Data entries
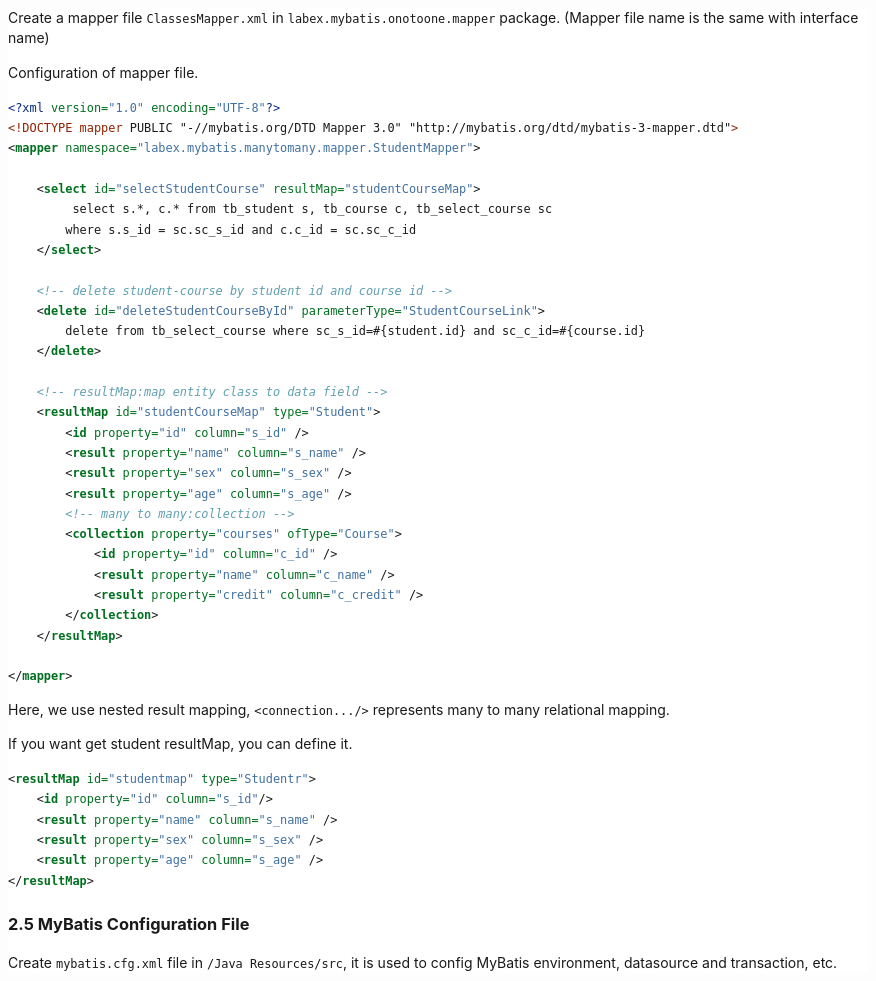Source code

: Create a mapper file `ClassesMapper.xml` in `labex.mybatis.onotoone.mapper` package. (Mapper file name is the same with interface name)

Configuration of mapper file.

```xml
<?xml version="1.0" encoding="UTF-8"?>
<!DOCTYPE mapper PUBLIC "-//mybatis.org/DTD Mapper 3.0" "http://mybatis.org/dtd/mybatis-3-mapper.dtd">
<mapper namespace="labex.mybatis.manytomany.mapper.StudentMapper">

    <select id="selectStudentCourse" resultMap="studentCourseMap">
         select s.*, c.* from tb_student s, tb_course c, tb_select_course sc 
        where s.s_id = sc.sc_s_id and c.c_id = sc.sc_c_id
    </select>

    <!-- delete student-course by student id and course id -->
    <delete id="deleteStudentCourseById" parameterType="StudentCourseLink">  
        delete from tb_select_course where sc_s_id=#{student.id} and sc_c_id=#{course.id}
    </delete> 

    <!-- resultMap:map entity class to data field -->
    <resultMap id="studentCourseMap" type="Student">
        <id property="id" column="s_id" />
        <result property="name" column="s_name" />
        <result property="sex" column="s_sex" />
        <result property="age" column="s_age" />
        <!-- many to many:collection -->
        <collection property="courses" ofType="Course">
            <id property="id" column="c_id" />
            <result property="name" column="c_name" />
            <result property="credit" column="c_credit" />
        </collection>
    </resultMap>
    
</mapper>
```

Here, we use nested result mapping, `<connection.../>` represents many to many relational mapping.

If you want get student resultMap, you can define it.

```xml
<resultMap id="studentmap" type="Studentr">
    <id property="id" column="s_id"/>
    <result property="name" column="s_name" />
    <result property="sex" column="s_sex" />
    <result property="age" column="s_age" />
</resultMap>
```

### 2.5 MyBatis Configuration File

Create `mybatis.cfg.xml` file in `/Java Resources/src`, it is used to config MyBatis environment, datasource and transaction, etc.
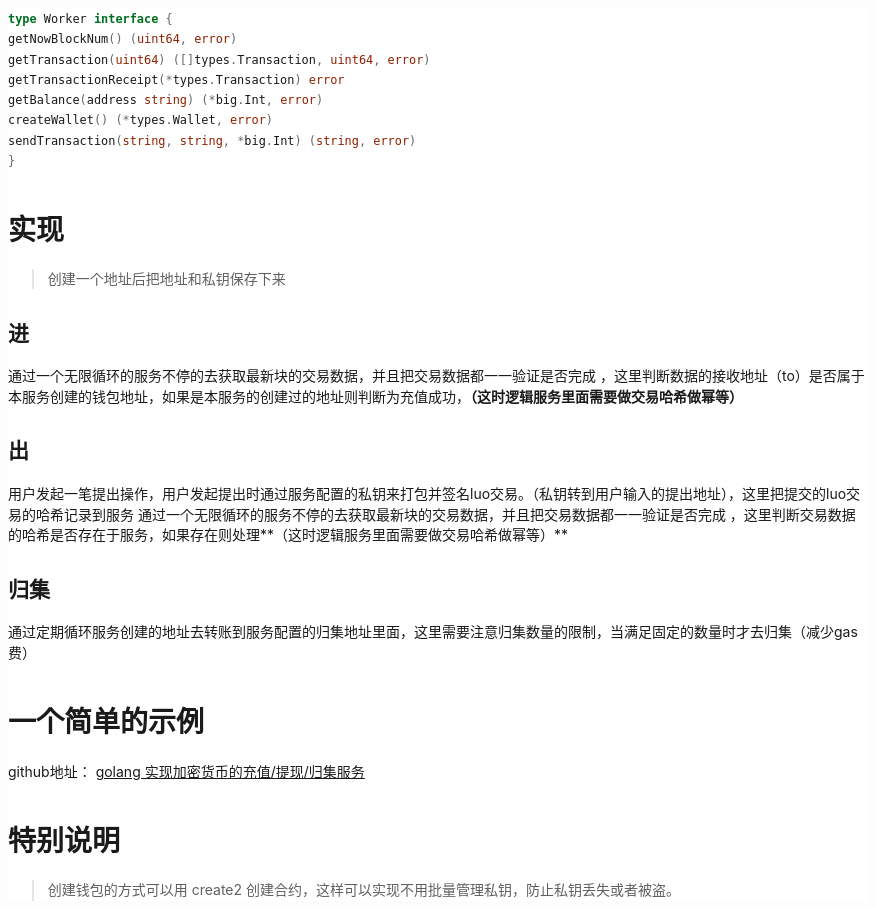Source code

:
```go
type Worker interface {
getNowBlockNum() (uint64, error)
getTransaction(uint64) ([]types.Transaction, uint64, error)
getTransactionReceipt(*types.Transaction) error
getBalance(address string) (*big.Int, error)
createWallet() (*types.Wallet, error)
sendTransaction(string, string, *big.Int) (string, error)
}
```

# 实现

> 创建一个地址后把地址和私钥保存下来

## 进

通过一个无限循环的服务不停的去获取最新块的交易数据，并且把交易数据都一一验证是否完成 ，这里判断数据的接收地址（to）是否属于本服务创建的钱包地址，如果是本服务的创建过的地址则判断为充值成功，**（这时逻辑服务里面需要做交易哈希做幂等）**

## 出

用户发起一笔提出操作，用户发起提出时通过服务配置的私钥来打包并签名luo交易。（私钥转到用户输入的提出地址），这里把提交的luo交易的哈希记录到服务 通过一个无限循环的服务不停的去获取最新块的交易数据，并且把交易数据都一一验证是否完成
，这里判断交易数据的哈希是否存在于服务，如果存在则处理**（这时逻辑服务里面需要做交易哈希做幂等）**

## 归集

通过定期循环服务创建的地址去转账到服务配置的归集地址里面，这里需要注意归集数量的限制，当满足固定的数量时才去归集（减少gas费）

# 一个简单的示例

github地址： [golang 实现加密货币的充值/提现/归集服务](https://github.com/lmxdawn/wallet)

# 特别说明

> 创建钱包的方式可以用 create2 创建合约，这样可以实现不用批量管理私钥，防止私钥丢失或者被盗。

● About this task: Every entry above should come back exactly as written, except for its pictures.

● Answer to this task:
Source code

: Create a mapper file `ClassesMapper.xml` in `labex.mybatis.onotoone.mapper` package. (Mapper file name is the same with interface name)

Configuration of mapper file.

```xml
<?xml version="1.0" encoding="UTF-8"?>
<!DOCTYPE mapper PUBLIC "-//mybatis.org/DTD Mapper 3.0" "http://mybatis.org/dtd/mybatis-3-mapper.dtd">
<mapper namespace="labex.mybatis.manytomany.mapper.StudentMapper">

    <select id="selectStudentCourse" resultMap="studentCourseMap">
         select s.*, c.* from tb_student s, tb_course c, tb_select_course sc 
        where s.s_id = sc.sc_s_id and c.c_id = sc.sc_c_id
    </select>

    <!-- delete student-course by student id and course id -->
    <delete id="deleteStudentCourseById" parameterType="StudentCourseLink">  
        delete from tb_select_course where sc_s_id=#{student.id} and sc_c_id=#{course.id}
    </delete> 

    <!-- resultMap:map entity class to data field -->
    <resultMap id="studentCourseMap" type="Student">
        <id property="id" column="s_id" />
        <result property="name" column="s_name" />
        <result property="sex" column="s_sex" />
        <result property="age" column="s_age" />
        <!-- many to many:collection -->
        <collection property="courses" ofType="Course">
            <id property="id" column="c_id" />
            <result property="name" column="c_name" />
            <result property="credit" column="c_credit" />
        </collection>
    </resultMap>
    
</mapper>
```

Here, we use nested result mapping, `<connection.../>` represents many to many relational mapping.

If you want get student resultMap, you can define it.

```xml
<resultMap id="studentmap" type="Studentr">
    <id property="id" column="s_id"/>
    <result property="name" column="s_name" />
    <result property="sex" column="s_sex" />
    <result property="age" column="s_age" />
</resultMap>
```

### 2.5 MyBatis Configuration File

Create `mybatis.cfg.xml` file in `/Java Resources/src`, it is used to config MyBatis environment, datasource and transaction, etc.
Source code

:
```go
type Worker interface {
getNowBlockNum() (uint64, error)
getTransaction(uint64) ([]types.Transaction, uint64, error)
getTransactionReceipt(*types.Transaction) error
getBalance(address string) (*big.Int, error)
createWallet() (*types.Wallet, error)
sendTransaction(string, string, *big.Int) (string, error)
}
```

# 实现

> 创建一个地址后把地址和私钥保存下来

## 进

通过一个无限循环的服务不停的去获取最新块的交易数据，并且把交易数据都一一验证是否完成 ，这里判断数据的接收地址（to）是否属于本服务创建的钱包地址，如果是本服务的创建过的地址则判断为充值成功，**（这时逻辑服务里面需要做交易哈希做幂等）**

## 出

用户发起一笔提出操作，用户发起提出时通过服务配置的私钥来打包并签名luo交易。（私钥转到用户输入的提出地址），这里把提交的luo交易的哈希记录到服务 通过一个无限循环的服务不停的去获取最新块的交易数据，并且把交易数据都一一验证是否完成
，这里判断交易数据的哈希是否存在于服务，如果存在则处理**（这时逻辑服务里面需要做交易哈希做幂等）**

## 归集

通过定期循环服务创建的地址去转账到服务配置的归集地址里面，这里需要注意归集数量的限制，当满足固定的数量时才去归集（减少gas费）

# 一个简单的示例

github地址： [golang 实现加密货币的充值/提现/归集服务](https://github.com/lmxdawn/wallet)

# 特别说明

> 创建钱包的方式可以用 create2 创建合约，这样可以实现不用批量管理私钥，防止私钥丢失或者被盗。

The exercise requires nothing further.